There is a maddening quality about this tragic tale. It is utterly American in essence and much of it is timeless. US coal mines are still models of deadliness and the industry fights safety legislation and resists implementation of existing laws. Coalfields are acrawl with silicotic miners whom better techniques could have spared untold misery. A slate heap collapses and destroys whole communities in West Virginia and the company blandly attributes it to an act of God.

In the Colorado struggle there was an unbelievable failure of communication. Rockefeller could never be gotten into a conference with his miners and their spokesmen, nor into their tents and the mines they worked. McGovern seems to conclude that he was insulated from these human contacts by layers of bureaucracy and orderly processes through which perfectly normal and comprehensible yearnings could not reach. Thus he could support an industrial war without really being aware of it or comprehending its brutality and injustice. One likes to think that in 1972 such failures can no longer occur, that modern management is attuned to the requirements of the communities whose labor supports the mines. But then there are the 120 dead of Buffalo Creek, West Virginia, this year—and “the act of God” that killed them, and a mortality rate in US mines four times higher than in England, and so one wonders again.

This book is a history and not a theoretical essay, but much of the authors’ feelings can be gleaned from between the lines. Wilson is seen as not much more effectual or decisive than Governor Ammons, and it is clear that Senator McGovern finds it appalling that the grim events he describes brought no new legislation to prevent similar debacles in the future.

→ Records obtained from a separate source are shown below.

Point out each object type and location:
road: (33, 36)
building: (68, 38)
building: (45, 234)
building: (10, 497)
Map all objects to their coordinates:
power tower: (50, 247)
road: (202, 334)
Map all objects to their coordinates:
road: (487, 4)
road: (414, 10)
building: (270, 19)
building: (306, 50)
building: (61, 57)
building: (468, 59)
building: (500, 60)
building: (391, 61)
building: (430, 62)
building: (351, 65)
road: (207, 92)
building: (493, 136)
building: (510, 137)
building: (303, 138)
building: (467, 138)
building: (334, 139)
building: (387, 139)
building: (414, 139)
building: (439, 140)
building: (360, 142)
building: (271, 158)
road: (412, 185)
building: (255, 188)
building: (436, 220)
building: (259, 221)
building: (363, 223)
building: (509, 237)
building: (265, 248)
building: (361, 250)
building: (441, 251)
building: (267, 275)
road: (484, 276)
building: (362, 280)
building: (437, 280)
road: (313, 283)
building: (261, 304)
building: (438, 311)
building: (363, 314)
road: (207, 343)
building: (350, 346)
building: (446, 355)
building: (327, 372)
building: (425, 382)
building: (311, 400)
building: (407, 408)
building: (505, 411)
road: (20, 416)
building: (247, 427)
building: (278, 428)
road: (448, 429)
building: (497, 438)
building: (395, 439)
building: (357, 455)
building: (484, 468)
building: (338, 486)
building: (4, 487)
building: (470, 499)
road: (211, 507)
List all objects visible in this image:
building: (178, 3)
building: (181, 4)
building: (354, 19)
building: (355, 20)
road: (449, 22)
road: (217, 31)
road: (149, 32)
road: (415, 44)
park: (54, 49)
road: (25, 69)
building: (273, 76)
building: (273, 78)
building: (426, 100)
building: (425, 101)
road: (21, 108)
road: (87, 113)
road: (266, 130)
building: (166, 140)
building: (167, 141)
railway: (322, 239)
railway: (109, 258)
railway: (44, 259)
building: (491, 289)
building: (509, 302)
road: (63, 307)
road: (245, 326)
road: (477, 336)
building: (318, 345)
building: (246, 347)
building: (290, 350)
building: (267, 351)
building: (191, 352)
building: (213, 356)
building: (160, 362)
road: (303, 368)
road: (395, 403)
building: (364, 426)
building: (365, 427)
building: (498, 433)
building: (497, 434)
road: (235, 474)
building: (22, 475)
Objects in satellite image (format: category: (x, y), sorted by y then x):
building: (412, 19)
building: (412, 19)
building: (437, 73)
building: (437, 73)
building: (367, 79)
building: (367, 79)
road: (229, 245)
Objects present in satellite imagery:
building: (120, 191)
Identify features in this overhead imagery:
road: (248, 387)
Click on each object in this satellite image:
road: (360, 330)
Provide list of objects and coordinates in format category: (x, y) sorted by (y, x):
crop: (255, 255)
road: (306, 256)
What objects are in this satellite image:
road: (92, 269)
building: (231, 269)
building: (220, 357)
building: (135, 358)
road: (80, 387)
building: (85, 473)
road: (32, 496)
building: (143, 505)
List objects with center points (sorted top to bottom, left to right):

But outrage against the system itself does not emerge. McGovern is a reformer who would hold rich men to account for the misuse of their money and power, but he is no revolutionary who would nationalize their mines and strip them of their vast prerogatives. In spite of the accusations that he is a radical and dangerous to the “establishment,” the prairie senator appears to think much like the early New Dealers who would punish “economic royalists” in order to save them from the results of their own excesses. In him we see re-emerging some of the same ideas that startled and then inspired the nation nearly forty years ago.